By reducing the production of uric acid, allopurinol helps to lower the levels of urate in the body. This can prevent the formation of urate crystals in the joints and other tissues, which are responsible for the inflammation, pain, and swelling seen in gout.
It is important to note that allopurinol does not provide immediate relief from gout attacks. It takes time for the medication to lower the levels of uric acid in the body and prevent future attacks. Therefore, it is usually prescribed as a long-term treatment for gout, rather than a short-term solution for acute attacks.
Leflunomide
Leflunomide works by blocking de-novo synthesis of pyrimidines. That leads to lymphocytes being unable to replicate as quickly as needed in inflammation. Lymphocytes require a very large increase in pyrimidine biosynthesis and they are not able to support this need from the salvage pathways.
Leflunomide is not the cleanest enzyme inhibitor as it also has activity against some types of tyrosine kinases abs COX when used at higher levels.
70% of Leflunomide activity comes from the metabolite teriflunomide. This metabolism can give two isomers with the Z form being most active at 12 nanomola inhibitor.
Because teriflunomide Z isomer is most active a lot of development to its SAR is done to explore better activity.
Cyano group is essential for activity can’t be removed and the methyl group has limited option for changes but a cyclopropyl is equally active.
The amide is essential if we change the amide to oxygen or carbon it leads to loss of activity because the NH part of the amide is important for the hydrogen bonding interaction.
You can change left side of the molecule the aromatic ring: aromatic ring is important for binding.
You can get activity with methyl, hexyl and cyclohexyl but less activity than just an aromatic ring. We can substitute the aromatic ring and best way is to introduce a lipophilic group but if you put a polar hydrophilic group you get a loss of activity. Position of substitute matter because if it is at a para position it works best.
Para> Meta> Ortho.
Mechanism of action of Leflunomide
Reversible inhibitor of dihydroorotate dehydrogenase-rate limiting step.
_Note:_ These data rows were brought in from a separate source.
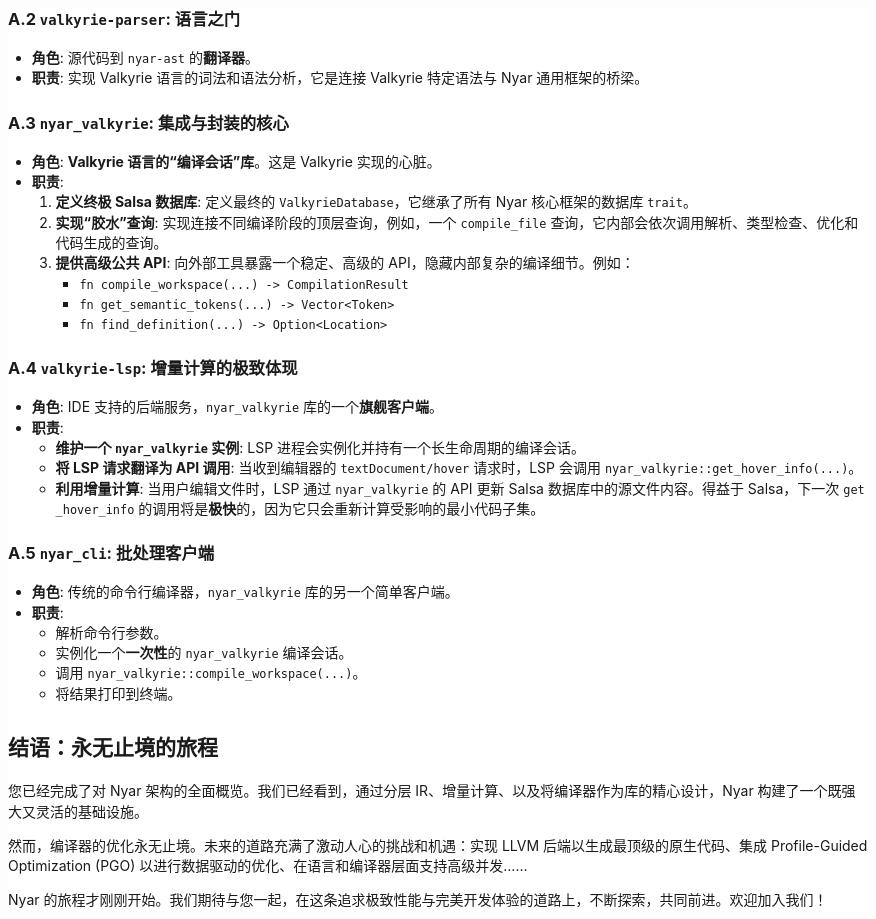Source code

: ### A.2 `valkyrie-parser`: 语言之门

*   **角色**: 源代码到 `nyar-ast` 的**翻译器**。
*   **职责**: 实现 Valkyrie 语言的词法和语法分析，它是连接 Valkyrie 特定语法与 Nyar 通用框架的桥梁。

### A.3 `nyar_valkyrie`: 集成与封装的核心

*   **角色**: **Valkyrie 语言的“编译会话”库**。这是 Valkyrie 实现的心脏。
*   **职责**:
    1.  **定义终极 Salsa 数据库**: 定义最终的 `ValkyrieDatabase`，它继承了所有 Nyar 核心框架的数据库 `trait`。
    2.  **实现“胶水”查询**: 实现连接不同编译阶段的顶层查询，例如，一个 `compile_file` 查询，它内部会依次调用解析、类型检查、优化和代码生成的查询。
    3.  **提供高级公共 API**: 向外部工具暴露一个稳定、高级的 API，隐藏内部复杂的编译细节。例如：
        *   `fn compile_workspace(...) -> CompilationResult`
        *   `fn get_semantic_tokens(...) -> Vector<Token>`
        *   `fn find_definition(...) -> Option<Location>`

### A.4 `valkyrie-lsp`: 增量计算的极致体现

*   **角色**: IDE 支持的后端服务，`nyar_valkyrie` 库的一个**旗舰客户端**。
*   **职责**:
    *   **维护一个 `nyar_valkyrie` 实例**: LSP 进程会实例化并持有一个长生命周期的编译会话。
    *   **将 LSP 请求翻译为 API 调用**: 当收到编辑器的 `textDocument/hover` 请求时，LSP 会调用 `nyar_valkyrie::get_hover_info(...)`。
    *   **利用增量计算**: 当用户编辑文件时，LSP 通过 `nyar_valkyrie` 的 API 更新 Salsa 数据库中的源文件内容。得益于 Salsa，下一次 `get_hover_info` 的调用将是**极快**的，因为它只会重新计算受影响的最小代码子集。

### A.5 `nyar_cli`: 批处理客户端

*   **角色**: 传统的命令行编译器，`nyar_valkyrie` 库的另一个简单客户端。
*   **职责**:
    *   解析命令行参数。
    *   实例化一个**一次性**的 `nyar_valkyrie` 编译会话。
    *   调用 `nyar_valkyrie::compile_workspace(...)`。
    *   将结果打印到终端。

## 结语：永无止境的旅程

您已经完成了对 Nyar 架构的全面概览。我们已经看到，通过分层 IR、增量计算、以及将编译器作为库的精心设计，Nyar 构建了一个既强大又灵活的基础设施。

然而，编译器的优化永无止境。未来的道路充满了激动人心的挑战和机遇：实现 LLVM 后端以生成最顶级的原生代码、集成 Profile-Guided Optimization (PGO) 以进行数据驱动的优化、在语言和编译器层面支持高级并发……

Nyar 的旅程才刚刚开始。我们期待与您一起，在这条追求极致性能与完美开发体验的道路上，不断探索，共同前进。欢迎加入我们！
Leflunomide blocks the fourth step of de-novo pyrimidine synthesis.
This synthetic pathway starts from ATP and can be converted to 2 separate building blocks carbamyl phosphate and aspartate these come together to form N-C aspartate which is then cyclised into dihydroorotate.
The next step is inhibited by Teriflunomide. Conversion of dihydroorotate to orotate via dihydroorotate dehydrogenase.
Dihydroorotate dehydrogenase works together with co-factor of ubiquitin in the normal synthetic route orotate is further transformed into OMP which itself works as a precursor for UMB and the rest of the pyrimidines.
Summary of immunosuppressants
Azathioprine is a pro-drug which affects the purine salvage pathway and leads to incorrect DNA activity through incorporation of false nucleotide
Allopurinol reduces the formation of Uric acid and is an effective treatment for gout
Leflunomide effects the pyrimidine de novo synthetic pathway reducing synthesis of uridine.
NSAIDs-1
What are prostaglandins?
Prostaglandins act as inflammatory mediators, they are 20 amino carbon fatty acids, they belong to the family of eicosanoids. They are derived from cell membrane phospholipids through enzyme metabolism, catalysed by phospholipase A2.
General name PGXy
y=number of double bonds
Numbering of carbons starts from the carboxylic acid alpha chain down to beta chain. It has 20 carbons PGX X is based on the substituent at 9 and 11
PGD2, PGE2, PGF2 prostaglandins that have the highest inflammatory effect.